**Work item**
Where a picture appears, leave it out, and transcribe all the lines below exactly.

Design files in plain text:
══════════

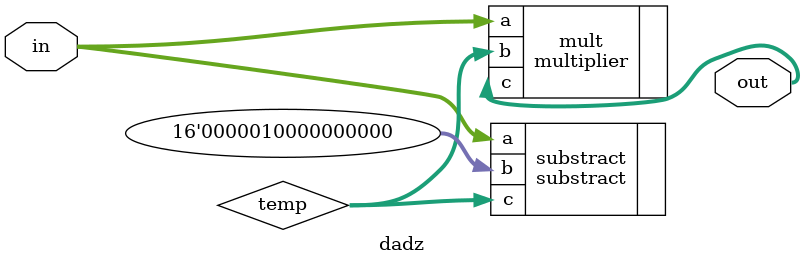
<source format=v>

module dadz (in, out);
parameter DWIDTH=16;							
parameter AWIDTH=10;								
parameter IWIDTH=64;
parameter HiddenNeuron=16;
parameter x=4;
parameter Layer=3;

input signed [DWIDTH-1:0] in;
output signed [DWIDTH-1:0] out;
wire signed [DWIDTH-1:0] temp;

substract substract(.a(in),.b(16'b0000010000000000),.c(temp));
multiplier mult(.a(in),.b(temp),.c(out));

endmodule
</source>
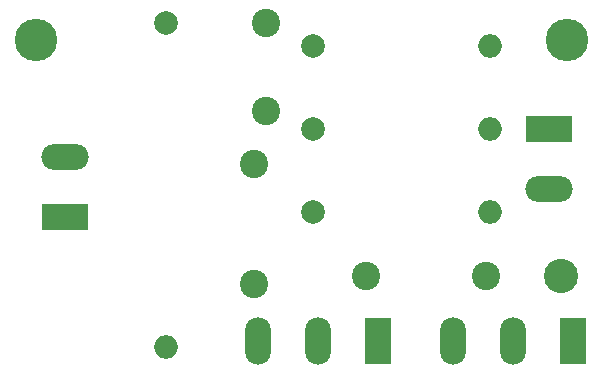
<source format=gbr>
G04 #@! TF.FileFunction,Soldermask,Top*
%FSLAX46Y46*%
G04 Gerber Fmt 4.6, Leading zero omitted, Abs format (unit mm)*
G04 Created by KiCad (PCBNEW 4.0.6) date Friday, 28 July 2017 'PMt' 19:56:44*
%MOMM*%
%LPD*%
G01*
G04 APERTURE LIST*
%ADD10C,0.100000*%
%ADD11C,2.398980*%
%ADD12R,4.000000X2.200000*%
%ADD13O,4.000000X2.200000*%
%ADD14R,2.200000X4.000000*%
%ADD15O,2.200000X4.000000*%
%ADD16C,2.899360*%
%ADD17C,2.400000*%
%ADD18C,3.600000*%
%ADD19C,2.000000*%
%ADD20O,2.000000X2.000000*%
G04 APERTURE END LIST*
D10*
D11*
X182500000Y-111500000D03*
X182500000Y-121660000D03*
D12*
X166500000Y-116000000D03*
D13*
X166500000Y-110920000D03*
D12*
X207500000Y-108500000D03*
D13*
X207500000Y-113580000D03*
D11*
X192000000Y-121000000D03*
X202160000Y-121000000D03*
D14*
X193000000Y-126500000D03*
D15*
X187920000Y-126500000D03*
X182840000Y-126500000D03*
D14*
X209500000Y-126500000D03*
D15*
X204420000Y-126500000D03*
X199340000Y-126500000D03*
D16*
X208500000Y-121000000D03*
D17*
X183500000Y-99500000D03*
X183500000Y-107000000D03*
D18*
X164000000Y-101000000D03*
X209000000Y-101000000D03*
D19*
X175000000Y-99500000D03*
D20*
X175000000Y-127000000D03*
D19*
X187500000Y-108500000D03*
D20*
X202500000Y-108500000D03*
D19*
X187500000Y-101500000D03*
D20*
X202500000Y-101500000D03*
D19*
X187500000Y-115500000D03*
D20*
X202500000Y-115500000D03*
M02*

</source>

══════════

**Result of the exercise**
<source format=v>

module dadz (in, out);
parameter DWIDTH=16;							
parameter AWIDTH=10;								
parameter IWIDTH=64;
parameter HiddenNeuron=16;
parameter x=4;
parameter Layer=3;

input signed [DWIDTH-1:0] in;
output signed [DWIDTH-1:0] out;
wire signed [DWIDTH-1:0] temp;

substract substract(.a(in),.b(16'b0000010000000000),.c(temp));
multiplier mult(.a(in),.b(temp),.c(out));

endmodule
</source>
<source format=gbr>
G04 #@! TF.FileFunction,Soldermask,Top*
%FSLAX46Y46*%
G04 Gerber Fmt 4.6, Leading zero omitted, Abs format (unit mm)*
G04 Created by KiCad (PCBNEW 4.0.6) date Friday, 28 July 2017 'PMt' 19:56:44*
%MOMM*%
%LPD*%
G01*
G04 APERTURE LIST*
%ADD10C,0.100000*%
%ADD11C,2.398980*%
%ADD12R,4.000000X2.200000*%
%ADD13O,4.000000X2.200000*%
%ADD14R,2.200000X4.000000*%
%ADD15O,2.200000X4.000000*%
%ADD16C,2.899360*%
%ADD17C,2.400000*%
%ADD18C,3.600000*%
%ADD19C,2.000000*%
%ADD20O,2.000000X2.000000*%
G04 APERTURE END LIST*
D10*
D11*
X182500000Y-111500000D03*
X182500000Y-121660000D03*
D12*
X166500000Y-116000000D03*
D13*
X166500000Y-110920000D03*
D12*
X207500000Y-108500000D03*
D13*
X207500000Y-113580000D03*
D11*
X192000000Y-121000000D03*
X202160000Y-121000000D03*
D14*
X193000000Y-126500000D03*
D15*
X187920000Y-126500000D03*
X182840000Y-126500000D03*
D14*
X209500000Y-126500000D03*
D15*
X204420000Y-126500000D03*
X199340000Y-126500000D03*
D16*
X208500000Y-121000000D03*
D17*
X183500000Y-99500000D03*
X183500000Y-107000000D03*
D18*
X164000000Y-101000000D03*
X209000000Y-101000000D03*
D19*
X175000000Y-99500000D03*
D20*
X175000000Y-127000000D03*
D19*
X187500000Y-108500000D03*
D20*
X202500000Y-108500000D03*
D19*
X187500000Y-101500000D03*
D20*
X202500000Y-101500000D03*
D19*
X187500000Y-115500000D03*
D20*
X202500000Y-115500000D03*
M02*

</source>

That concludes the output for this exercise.